[[ Excerpted records open ]]

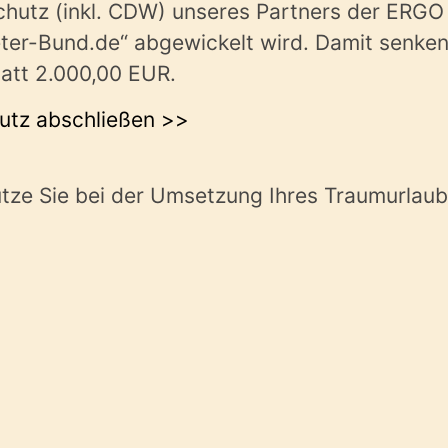
hutz (inkl. CDW) unseres Partners der ERGO 
er-Bund.de“ abgewickelt wird. Damit senken 
att 2.000,00 EUR.
hutz abschließen >>
tütze Sie bei der Umsetzung Ihres Traumurla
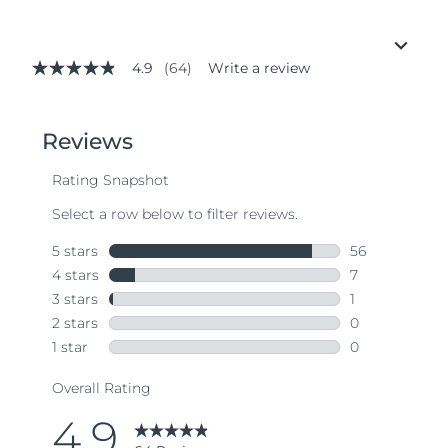
4.9
(64)
Write a review
4.9
out
of
5
stars,
average
rating
value.
Read
64
Reviews.
Same
page
link.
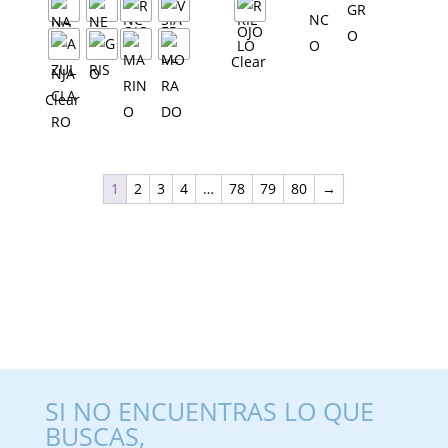
Clear
Clear
1
2
3
4
…
78
79
80
→
SI NO ENCUENTRAS LO QUE
BUSCAS,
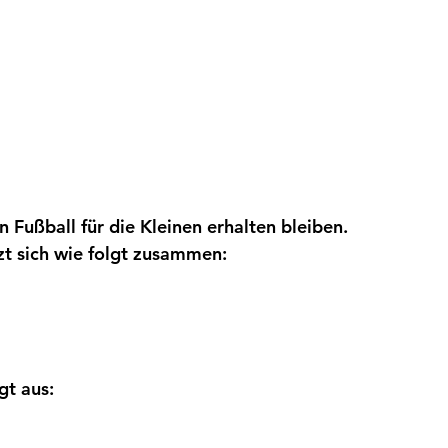
n Fußball für die Kleinen erhalten bleiben. 
t sich wie folgt zusammen: 
t aus: 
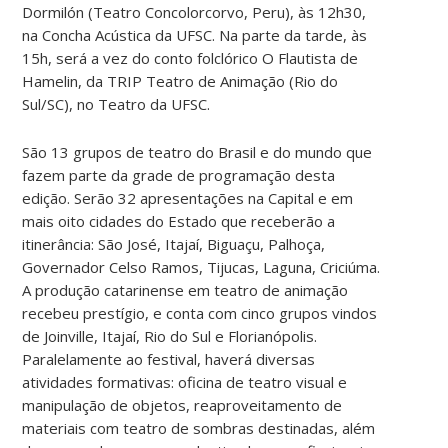
Dormilón (Teatro Concolorcorvo, Peru), às 12h30,
na Concha Acústica da UFSC. Na parte da tarde, às
15h, será a vez do conto folclórico O Flautista de
Hamelin, da TRIP Teatro de Animação (Rio do
Sul/SC), no Teatro da UFSC.
São 13 grupos de teatro do Brasil e do mundo que
fazem parte da grade de programação desta
edição. Serão 32 apresentações na Capital e em
mais oito cidades do Estado que receberão a
itinerância: São José, Itajaí, Biguaçu, Palhoça,
Governador Celso Ramos, Tijucas, Laguna, Criciúma.
A produção catarinense em teatro de animação
recebeu prestígio, e conta com cinco grupos vindos
de Joinville, Itajaí, Rio do Sul e Florianópolis.
Paralelamente ao festival, haverá diversas
atividades formativas: oficina de teatro visual e
manipulação de objetos, reaproveitamento de
materiais com teatro de sombras destinadas, além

[[ Excerpted records closed ]]

**Task item:**
State how many lines of the records contain the string "UFSC", counting only matches with the same capitalization, and reply with that number alone.

**Reply to the exercise:**
2